What can begin with one too many after-work drinks regularly can quickly end up as an addiction, where alcohol or drugs are needed to get you through the day.
Addiction is a chronic brain disease that causes mental and physical harm.
Addiction and the brain
Addictive drugs such as cocaine and alcohol stimulate the brain’s reward centres. The reward centre provides incentives for action by registering the value of essential experiences.
Rewarding experiences trigger the release of the brain’s chemical dopamine, telling the brain, “That was great! Do it again.”
Recovery is difficult due to the drug-induced changes that create lasting memories in the brain, linking the drug to a pleasurable reward. Self-control and decision-making processes are thus affected.

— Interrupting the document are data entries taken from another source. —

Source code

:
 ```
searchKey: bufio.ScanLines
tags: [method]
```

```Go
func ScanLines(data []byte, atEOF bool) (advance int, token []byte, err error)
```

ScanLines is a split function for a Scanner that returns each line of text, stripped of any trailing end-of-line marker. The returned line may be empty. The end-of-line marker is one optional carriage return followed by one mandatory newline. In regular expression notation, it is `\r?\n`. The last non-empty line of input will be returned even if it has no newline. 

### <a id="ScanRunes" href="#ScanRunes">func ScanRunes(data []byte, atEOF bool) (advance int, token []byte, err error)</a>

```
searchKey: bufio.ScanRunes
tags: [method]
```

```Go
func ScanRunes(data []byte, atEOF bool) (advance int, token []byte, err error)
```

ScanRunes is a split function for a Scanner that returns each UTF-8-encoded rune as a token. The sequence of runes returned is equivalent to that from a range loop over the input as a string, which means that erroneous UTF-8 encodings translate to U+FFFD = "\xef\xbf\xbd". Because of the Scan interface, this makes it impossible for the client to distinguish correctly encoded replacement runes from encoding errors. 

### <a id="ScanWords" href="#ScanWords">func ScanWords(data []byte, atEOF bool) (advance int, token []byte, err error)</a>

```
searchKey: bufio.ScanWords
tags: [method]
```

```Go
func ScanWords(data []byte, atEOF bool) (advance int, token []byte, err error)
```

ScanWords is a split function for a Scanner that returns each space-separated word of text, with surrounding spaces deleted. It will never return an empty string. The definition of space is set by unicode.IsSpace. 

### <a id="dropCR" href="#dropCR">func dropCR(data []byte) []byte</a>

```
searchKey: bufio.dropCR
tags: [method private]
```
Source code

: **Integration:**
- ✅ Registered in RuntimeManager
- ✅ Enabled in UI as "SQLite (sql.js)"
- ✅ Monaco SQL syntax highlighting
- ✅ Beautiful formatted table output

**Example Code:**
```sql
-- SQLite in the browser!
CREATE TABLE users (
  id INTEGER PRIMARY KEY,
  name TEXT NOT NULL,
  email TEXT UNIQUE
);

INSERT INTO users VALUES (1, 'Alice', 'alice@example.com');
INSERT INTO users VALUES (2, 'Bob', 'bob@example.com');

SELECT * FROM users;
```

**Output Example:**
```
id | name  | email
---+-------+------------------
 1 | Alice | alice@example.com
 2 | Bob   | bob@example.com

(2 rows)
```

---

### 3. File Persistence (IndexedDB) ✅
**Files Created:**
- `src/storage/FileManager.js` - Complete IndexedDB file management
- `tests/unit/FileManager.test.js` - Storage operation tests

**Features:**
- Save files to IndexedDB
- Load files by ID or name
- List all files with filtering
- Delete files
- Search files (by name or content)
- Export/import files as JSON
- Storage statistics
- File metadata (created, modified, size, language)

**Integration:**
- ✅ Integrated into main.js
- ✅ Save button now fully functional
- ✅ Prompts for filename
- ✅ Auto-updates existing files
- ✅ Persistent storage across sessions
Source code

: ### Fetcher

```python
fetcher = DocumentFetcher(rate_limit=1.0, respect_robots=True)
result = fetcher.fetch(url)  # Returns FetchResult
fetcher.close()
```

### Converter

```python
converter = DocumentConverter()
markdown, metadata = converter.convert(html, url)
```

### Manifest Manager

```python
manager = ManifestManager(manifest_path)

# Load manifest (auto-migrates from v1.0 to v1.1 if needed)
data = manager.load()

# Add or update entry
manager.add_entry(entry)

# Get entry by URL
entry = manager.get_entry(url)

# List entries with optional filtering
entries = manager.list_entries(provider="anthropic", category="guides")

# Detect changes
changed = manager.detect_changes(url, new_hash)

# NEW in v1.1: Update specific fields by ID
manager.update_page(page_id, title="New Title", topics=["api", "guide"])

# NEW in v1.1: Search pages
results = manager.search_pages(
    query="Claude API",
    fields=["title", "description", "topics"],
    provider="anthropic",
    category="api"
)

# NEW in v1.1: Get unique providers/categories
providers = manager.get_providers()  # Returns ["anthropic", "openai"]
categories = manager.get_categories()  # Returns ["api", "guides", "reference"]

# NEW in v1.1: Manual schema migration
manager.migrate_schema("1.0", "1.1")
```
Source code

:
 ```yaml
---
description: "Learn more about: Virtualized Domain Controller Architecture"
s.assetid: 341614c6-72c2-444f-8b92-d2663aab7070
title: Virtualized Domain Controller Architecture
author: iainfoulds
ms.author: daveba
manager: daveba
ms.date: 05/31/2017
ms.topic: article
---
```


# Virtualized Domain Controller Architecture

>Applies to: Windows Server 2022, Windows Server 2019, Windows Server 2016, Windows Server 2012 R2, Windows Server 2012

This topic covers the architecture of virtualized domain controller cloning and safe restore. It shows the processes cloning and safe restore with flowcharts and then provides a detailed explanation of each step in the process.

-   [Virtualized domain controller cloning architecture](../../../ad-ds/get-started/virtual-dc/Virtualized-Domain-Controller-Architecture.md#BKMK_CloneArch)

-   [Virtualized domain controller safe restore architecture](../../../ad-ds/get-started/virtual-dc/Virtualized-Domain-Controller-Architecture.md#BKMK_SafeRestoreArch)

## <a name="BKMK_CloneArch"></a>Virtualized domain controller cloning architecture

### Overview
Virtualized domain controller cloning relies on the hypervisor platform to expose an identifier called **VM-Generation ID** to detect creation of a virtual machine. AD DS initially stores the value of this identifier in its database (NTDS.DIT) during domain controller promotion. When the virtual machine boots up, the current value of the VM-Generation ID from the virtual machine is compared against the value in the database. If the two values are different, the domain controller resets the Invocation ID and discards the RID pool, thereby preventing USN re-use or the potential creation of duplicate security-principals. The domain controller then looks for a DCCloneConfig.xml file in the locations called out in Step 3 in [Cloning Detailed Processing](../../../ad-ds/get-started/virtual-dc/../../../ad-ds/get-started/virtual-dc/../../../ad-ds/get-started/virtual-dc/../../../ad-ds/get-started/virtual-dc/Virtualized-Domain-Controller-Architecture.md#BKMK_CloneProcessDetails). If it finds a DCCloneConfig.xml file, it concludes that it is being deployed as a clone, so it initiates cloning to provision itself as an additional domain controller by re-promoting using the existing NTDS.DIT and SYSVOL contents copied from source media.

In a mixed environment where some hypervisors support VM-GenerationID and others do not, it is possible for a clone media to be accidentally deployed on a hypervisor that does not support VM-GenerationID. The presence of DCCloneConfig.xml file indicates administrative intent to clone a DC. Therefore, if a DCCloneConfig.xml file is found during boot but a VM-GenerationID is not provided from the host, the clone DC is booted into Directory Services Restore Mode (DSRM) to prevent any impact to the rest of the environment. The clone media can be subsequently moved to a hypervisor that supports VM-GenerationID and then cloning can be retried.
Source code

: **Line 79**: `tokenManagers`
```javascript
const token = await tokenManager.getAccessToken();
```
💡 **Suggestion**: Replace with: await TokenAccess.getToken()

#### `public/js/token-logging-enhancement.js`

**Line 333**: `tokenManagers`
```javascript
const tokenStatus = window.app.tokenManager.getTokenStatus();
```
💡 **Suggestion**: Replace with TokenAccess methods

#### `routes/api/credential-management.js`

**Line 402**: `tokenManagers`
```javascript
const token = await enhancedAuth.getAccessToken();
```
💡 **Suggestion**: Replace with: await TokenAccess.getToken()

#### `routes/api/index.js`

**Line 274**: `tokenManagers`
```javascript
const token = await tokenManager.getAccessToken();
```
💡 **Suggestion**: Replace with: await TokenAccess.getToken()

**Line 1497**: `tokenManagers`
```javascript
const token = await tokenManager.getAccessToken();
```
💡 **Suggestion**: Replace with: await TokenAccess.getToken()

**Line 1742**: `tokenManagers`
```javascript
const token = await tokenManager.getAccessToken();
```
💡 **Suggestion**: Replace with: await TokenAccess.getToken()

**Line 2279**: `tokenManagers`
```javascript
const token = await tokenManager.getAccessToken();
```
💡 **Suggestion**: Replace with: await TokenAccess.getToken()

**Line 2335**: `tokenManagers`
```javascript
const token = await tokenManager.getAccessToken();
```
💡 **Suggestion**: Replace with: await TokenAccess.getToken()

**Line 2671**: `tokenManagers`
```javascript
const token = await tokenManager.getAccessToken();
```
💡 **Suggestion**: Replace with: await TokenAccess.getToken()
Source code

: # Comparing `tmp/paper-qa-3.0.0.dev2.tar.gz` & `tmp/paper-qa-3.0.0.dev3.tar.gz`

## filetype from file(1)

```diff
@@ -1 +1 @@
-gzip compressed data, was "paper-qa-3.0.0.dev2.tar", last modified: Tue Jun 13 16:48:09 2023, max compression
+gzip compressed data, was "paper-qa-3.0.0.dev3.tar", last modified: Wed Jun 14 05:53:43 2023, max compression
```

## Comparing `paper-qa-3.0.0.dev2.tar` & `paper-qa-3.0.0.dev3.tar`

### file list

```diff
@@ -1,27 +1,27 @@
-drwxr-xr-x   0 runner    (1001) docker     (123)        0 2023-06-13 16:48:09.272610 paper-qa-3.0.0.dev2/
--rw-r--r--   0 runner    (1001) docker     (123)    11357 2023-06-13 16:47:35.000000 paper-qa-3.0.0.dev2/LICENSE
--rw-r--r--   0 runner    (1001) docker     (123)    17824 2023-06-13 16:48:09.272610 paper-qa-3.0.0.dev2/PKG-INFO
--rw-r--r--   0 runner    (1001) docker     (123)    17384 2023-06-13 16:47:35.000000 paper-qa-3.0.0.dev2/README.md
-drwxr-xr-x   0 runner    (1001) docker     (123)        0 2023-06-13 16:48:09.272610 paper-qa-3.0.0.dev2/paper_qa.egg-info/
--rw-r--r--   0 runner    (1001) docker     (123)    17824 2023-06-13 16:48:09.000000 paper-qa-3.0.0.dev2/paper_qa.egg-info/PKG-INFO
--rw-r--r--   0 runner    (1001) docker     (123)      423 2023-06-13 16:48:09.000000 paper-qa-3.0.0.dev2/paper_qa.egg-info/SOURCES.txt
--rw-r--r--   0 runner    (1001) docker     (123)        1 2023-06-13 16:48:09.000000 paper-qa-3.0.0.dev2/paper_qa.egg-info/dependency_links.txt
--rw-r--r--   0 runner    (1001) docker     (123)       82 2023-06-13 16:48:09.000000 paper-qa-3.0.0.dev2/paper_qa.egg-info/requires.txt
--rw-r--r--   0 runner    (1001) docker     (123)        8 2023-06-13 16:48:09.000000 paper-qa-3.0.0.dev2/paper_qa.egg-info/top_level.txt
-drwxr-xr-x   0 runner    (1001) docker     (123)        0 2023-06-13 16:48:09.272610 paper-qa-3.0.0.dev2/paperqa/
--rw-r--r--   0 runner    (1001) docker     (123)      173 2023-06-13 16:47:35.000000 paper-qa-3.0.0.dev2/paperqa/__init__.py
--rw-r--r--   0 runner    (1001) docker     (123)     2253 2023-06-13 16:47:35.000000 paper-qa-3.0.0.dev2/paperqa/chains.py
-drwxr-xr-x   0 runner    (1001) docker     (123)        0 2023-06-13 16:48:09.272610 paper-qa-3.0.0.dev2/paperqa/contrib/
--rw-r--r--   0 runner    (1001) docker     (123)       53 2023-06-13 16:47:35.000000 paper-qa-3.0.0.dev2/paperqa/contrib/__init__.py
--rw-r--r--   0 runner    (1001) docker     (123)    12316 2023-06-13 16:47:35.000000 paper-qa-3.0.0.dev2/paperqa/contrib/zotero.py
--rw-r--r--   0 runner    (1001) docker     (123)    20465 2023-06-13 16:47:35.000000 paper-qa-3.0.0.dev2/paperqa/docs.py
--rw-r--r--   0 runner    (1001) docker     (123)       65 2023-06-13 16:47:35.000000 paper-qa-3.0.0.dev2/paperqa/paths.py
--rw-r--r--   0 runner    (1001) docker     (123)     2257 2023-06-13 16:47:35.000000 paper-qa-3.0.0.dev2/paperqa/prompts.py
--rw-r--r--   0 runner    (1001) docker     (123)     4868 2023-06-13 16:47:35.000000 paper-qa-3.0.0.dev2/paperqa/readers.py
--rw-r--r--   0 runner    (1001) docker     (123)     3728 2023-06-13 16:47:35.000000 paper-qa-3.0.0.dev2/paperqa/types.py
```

Addiction to alcohol and drugs has traditionally defined the term ‘addiction’. However, people can also become addicted to certain behaviours such as gambling, eating and shopping. These behaviours also cause a dopamine release in the brain as a ‘reward’, and again telling the brain “, That was great! Do it again.”
However, the damage done to the brain by drugs and alcohol puts chemical addictions in a different category from behavioural addictions.
Addiction is characterised by denial. No matter how much you try to rationalise with an addicted person, they will fail to see they have a problem, and so many people do not seek help until the addiction is severe and causing serious problems in their lives.